→ **Work required**: Extract the text from every entry in the material below and reproduce each line word for word, in its original order.

[Saved data entries]
--- START ---

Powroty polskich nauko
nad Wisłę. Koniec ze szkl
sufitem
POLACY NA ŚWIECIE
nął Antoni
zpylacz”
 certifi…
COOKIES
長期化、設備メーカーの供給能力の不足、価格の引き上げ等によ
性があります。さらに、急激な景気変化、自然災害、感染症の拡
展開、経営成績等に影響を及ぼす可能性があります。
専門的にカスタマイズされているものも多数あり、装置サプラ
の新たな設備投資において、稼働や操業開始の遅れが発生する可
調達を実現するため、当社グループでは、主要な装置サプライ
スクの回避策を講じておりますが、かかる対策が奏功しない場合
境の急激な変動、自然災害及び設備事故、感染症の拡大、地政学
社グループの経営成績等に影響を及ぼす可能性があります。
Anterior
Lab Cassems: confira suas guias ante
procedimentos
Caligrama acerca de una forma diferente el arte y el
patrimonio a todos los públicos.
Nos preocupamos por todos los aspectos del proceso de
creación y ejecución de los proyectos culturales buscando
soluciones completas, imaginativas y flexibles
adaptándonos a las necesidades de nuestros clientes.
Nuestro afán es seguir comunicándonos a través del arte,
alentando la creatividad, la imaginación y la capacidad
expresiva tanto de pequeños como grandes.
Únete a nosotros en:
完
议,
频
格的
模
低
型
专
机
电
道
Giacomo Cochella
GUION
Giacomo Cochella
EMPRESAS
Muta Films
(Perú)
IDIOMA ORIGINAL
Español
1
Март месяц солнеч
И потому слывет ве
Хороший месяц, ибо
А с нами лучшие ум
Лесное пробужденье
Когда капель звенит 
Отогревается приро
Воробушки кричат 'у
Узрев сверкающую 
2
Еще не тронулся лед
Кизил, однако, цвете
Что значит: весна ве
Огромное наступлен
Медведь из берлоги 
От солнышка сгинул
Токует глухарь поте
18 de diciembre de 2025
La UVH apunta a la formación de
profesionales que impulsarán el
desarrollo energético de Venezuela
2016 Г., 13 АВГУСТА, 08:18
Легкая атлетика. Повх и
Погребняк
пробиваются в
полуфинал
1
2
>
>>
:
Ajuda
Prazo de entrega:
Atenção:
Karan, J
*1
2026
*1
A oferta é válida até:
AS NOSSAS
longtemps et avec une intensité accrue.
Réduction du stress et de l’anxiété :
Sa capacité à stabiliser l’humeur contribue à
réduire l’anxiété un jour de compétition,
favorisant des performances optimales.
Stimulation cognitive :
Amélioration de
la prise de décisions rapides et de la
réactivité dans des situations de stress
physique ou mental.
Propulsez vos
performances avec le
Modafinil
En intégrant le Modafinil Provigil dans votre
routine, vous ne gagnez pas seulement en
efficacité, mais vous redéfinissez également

--- END ---

→ **Answer section**:
Powroty polskich nauko
nad Wisłę. Koniec ze szkl
sufitem
POLACY NA ŚWIECIE
nął Antoni
zpylacz”
 certifi…
COOKIES
長期化、設備メーカーの供給能力の不足、価格の引き上げ等によ
性があります。さらに、急激な景気変化、自然災害、感染症の拡
展開、経営成績等に影響を及ぼす可能性があります。
専門的にカスタマイズされているものも多数あり、装置サプラ
の新たな設備投資において、稼働や操業開始の遅れが発生する可
調達を実現するため、当社グループでは、主要な装置サプライ
スクの回避策を講じておりますが、かかる対策が奏功しない場合
境の急激な変動、自然災害及び設備事故、感染症の拡大、地政学
社グループの経営成績等に影響を及ぼす可能性があります。
Anterior
Lab Cassems: confira suas guias ante
procedimentos
Caligrama acerca de una forma diferente el arte y el
patrimonio a todos los públicos.
Nos preocupamos por todos los aspectos del proceso de
creación y ejecución de los proyectos culturales buscando
soluciones completas, imaginativas y flexibles
adaptándonos a las necesidades de nuestros clientes.
Nuestro afán es seguir comunicándonos a través del arte,
alentando la creatividad, la imaginación y la capacidad
expresiva tanto de pequeños como grandes.
Únete a nosotros en:
完
议,
频
格的
模
低
型
专
机
电
道
Giacomo Cochella
GUION
Giacomo Cochella
EMPRESAS
Muta Films
(Perú)
IDIOMA ORIGINAL
Español
1
Март месяц солнеч
И потому слывет ве
Хороший месяц, ибо
А с нами лучшие ум
Лесное пробужденье
Когда капель звенит 
Отогревается приро
Воробушки кричат 'у
Узрев сверкающую 
2
Еще не тронулся лед
Кизил, однако, цвете
Что значит: весна ве
Огромное наступлен
Медведь из берлоги 
От солнышка сгинул
Токует глухарь поте
18 de diciembre de 2025
La UVH apunta a la formación de
profesionales que impulsarán el
desarrollo energético de Venezuela
2016 Г., 13 АВГУСТА, 08:18
Легкая атлетика. Повх и
Погребняк
пробиваются в
полуфинал
1
2
>
>>
:
Ajuda
Prazo de entrega:
Atenção:
Karan, J
*1
2026
*1
A oferta é válida até:
AS NOSSAS
longtemps et avec une intensité accrue.
Réduction du stress et de l’anxiété :
Sa capacité à stabiliser l’humeur contribue à
réduire l’anxiété un jour de compétition,
favorisant des performances optimales.
Stimulation cognitive :
Amélioration de
la prise de décisions rapides et de la
réactivité dans des situations de stress
physique ou mental.
Propulsez vos
performances avec le
Modafinil
En intégrant le Modafinil Provigil dans votre
routine, vous ne gagnez pas seulement en
efficacité, mais vous redéfinissez également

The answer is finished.